INFORMATION:
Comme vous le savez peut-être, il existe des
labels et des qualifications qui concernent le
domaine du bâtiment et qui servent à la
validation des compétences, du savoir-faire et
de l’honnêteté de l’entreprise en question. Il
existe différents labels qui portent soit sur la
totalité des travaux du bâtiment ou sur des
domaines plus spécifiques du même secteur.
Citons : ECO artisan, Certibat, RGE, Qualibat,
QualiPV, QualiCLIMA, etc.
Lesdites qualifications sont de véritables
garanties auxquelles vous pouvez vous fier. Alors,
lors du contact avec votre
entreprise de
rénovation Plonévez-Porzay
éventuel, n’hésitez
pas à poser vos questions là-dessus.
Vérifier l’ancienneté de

TASK ITEM: Write out a word-for-word copy of every entry above.

RESULT FOR THIS EXERCISE:
Comme vous le savez peut-être, il existe des
labels et des qualifications qui concernent le
domaine du bâtiment et qui servent à la
validation des compétences, du savoir-faire et
de l’honnêteté de l’entreprise en question. Il
existe différents labels qui portent soit sur la
totalité des travaux du bâtiment ou sur des
domaines plus spécifiques du même secteur.
Citons : ECO artisan, Certibat, RGE, Qualibat,
QualiPV, QualiCLIMA, etc.
Lesdites qualifications sont de véritables
garanties auxquelles vous pouvez vous fier. Alors,
lors du contact avec votre
entreprise de
rénovation Plonévez-Porzay
éventuel, n’hésitez
pas à poser vos questions là-dessus.
Vérifier l’ancienneté de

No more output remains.